Von seinem Urlaub zurückkehrend fand der Hohe Abt des Ordens der Lachenden Affen seinen Orden in Panik und Unordnung vor. Das gerade angepasste Finanzsystem warf NullPointerExceptions bei allen neuen Kunden. Diese kündigten erheblich beeunruhigt nach kaum einem Tag ihr Konto.

Mit einiger Mühe gelang es dem Abt, das Problem auf eine Methode zurückzuführen, deren Aufgabe es war, eine Liste der Transaktionen des Nutzers zu erstellen. Im Falle, dass keine Transaktionen vorlagen, war das Ergebnis null, nicht die leere Liste.

“Bringt mir den Mönch, der diese Methode geschrieben hat,” wies er die Tempelwachen an, “und jenen Mönch, dessen Code sie aufruft.”

Der erste Mönch, etwas älter als der andere, sah die Schuld ganz klar beim Anderen. “Mein Javadoc stellt diesen Punkt absolut klar. Es ist nicht mein Fehler, dass er nicht auf null geprüft hat”. Der zweite Mönch ließ vor Scham stumm den Kopf hängen.

Der Abt klatschte in die Hände und zwei große Jade-Urnen wurden auf den Boden gestellt, je eine vor jedem der beiden Mönche. “Eure Strafen sind auf Zetteln in den Urnen geschrieben.

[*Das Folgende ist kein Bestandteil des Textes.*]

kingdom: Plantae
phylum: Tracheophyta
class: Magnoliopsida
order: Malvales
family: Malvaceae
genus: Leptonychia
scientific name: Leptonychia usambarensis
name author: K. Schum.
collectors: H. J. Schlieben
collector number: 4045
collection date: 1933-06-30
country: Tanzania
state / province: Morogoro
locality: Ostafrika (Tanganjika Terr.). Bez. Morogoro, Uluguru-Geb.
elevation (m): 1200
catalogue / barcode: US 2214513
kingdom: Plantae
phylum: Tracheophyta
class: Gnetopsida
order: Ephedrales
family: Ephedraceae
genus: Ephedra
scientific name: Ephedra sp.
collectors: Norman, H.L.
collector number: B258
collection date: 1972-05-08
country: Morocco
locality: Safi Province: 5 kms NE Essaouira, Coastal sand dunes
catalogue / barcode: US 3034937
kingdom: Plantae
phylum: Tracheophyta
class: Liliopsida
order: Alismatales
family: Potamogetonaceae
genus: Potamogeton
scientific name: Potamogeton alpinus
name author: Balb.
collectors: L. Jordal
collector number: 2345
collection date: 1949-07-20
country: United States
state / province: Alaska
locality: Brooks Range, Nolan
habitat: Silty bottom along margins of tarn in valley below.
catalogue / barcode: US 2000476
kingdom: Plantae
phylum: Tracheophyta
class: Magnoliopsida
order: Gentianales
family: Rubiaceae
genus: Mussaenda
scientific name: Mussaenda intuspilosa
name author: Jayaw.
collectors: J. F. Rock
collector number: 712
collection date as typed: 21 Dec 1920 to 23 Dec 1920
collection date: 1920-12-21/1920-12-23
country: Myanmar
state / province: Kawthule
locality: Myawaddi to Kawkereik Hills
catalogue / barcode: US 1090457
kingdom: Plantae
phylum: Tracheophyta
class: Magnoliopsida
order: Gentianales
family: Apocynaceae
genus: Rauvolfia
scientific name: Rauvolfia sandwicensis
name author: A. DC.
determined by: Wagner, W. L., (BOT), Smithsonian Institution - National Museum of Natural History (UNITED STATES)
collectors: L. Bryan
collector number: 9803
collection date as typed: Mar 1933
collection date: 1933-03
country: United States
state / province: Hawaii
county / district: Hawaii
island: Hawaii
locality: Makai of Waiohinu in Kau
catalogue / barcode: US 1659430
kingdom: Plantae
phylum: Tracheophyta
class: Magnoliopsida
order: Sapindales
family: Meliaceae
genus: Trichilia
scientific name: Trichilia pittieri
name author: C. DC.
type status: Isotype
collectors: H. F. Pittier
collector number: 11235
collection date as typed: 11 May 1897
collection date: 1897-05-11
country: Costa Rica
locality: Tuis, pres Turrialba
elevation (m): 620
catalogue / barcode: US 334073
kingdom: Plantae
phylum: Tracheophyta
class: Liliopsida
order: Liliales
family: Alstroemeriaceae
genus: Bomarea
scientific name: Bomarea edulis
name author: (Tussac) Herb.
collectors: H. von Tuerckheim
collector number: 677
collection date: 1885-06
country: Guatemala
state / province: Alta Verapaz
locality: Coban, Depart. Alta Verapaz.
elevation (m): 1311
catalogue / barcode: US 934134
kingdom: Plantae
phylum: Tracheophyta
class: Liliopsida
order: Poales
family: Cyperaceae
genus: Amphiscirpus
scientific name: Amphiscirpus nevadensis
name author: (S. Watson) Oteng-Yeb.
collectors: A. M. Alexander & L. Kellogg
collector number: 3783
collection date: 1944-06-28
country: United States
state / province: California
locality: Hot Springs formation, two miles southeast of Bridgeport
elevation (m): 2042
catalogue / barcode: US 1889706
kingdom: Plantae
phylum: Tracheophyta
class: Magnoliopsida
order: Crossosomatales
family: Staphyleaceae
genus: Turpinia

Jeden Tag werdet Ihr einen herausnehmen und die Anweisungen darauf buchstabengetreu befolgen, bis Eure Urne leer ist.”

Der jüngere Mönch wurde gebeten, zuerst zu ziehen. Seine Hand hatte kaum die Mitte der Urne erreicht, als man Papier rascheln hörte. Er las den Zettel, verneigte sich und verließ den Raum.

Der ältere Mönch griff tief in die Urne hinein, bis seine Finger ihren kalten Boden ertasteten.“In der Urne sind gar keine Zettel.” sprach er. Die winzigste Andeutung eines Lächelns zuckte über seine Mundwinkel.

“Auch kein Fische oder Berge,” sagte der Abt.

Da schrie der ältere Mönch vor Schmerz auf. Die Urne kippte um und zerbrach. Ein Skorpion krabbelte über die Fliesen.

Der Abt betrachtete den sterbenden Mönch: “Nicht alles Leere ist gleich.”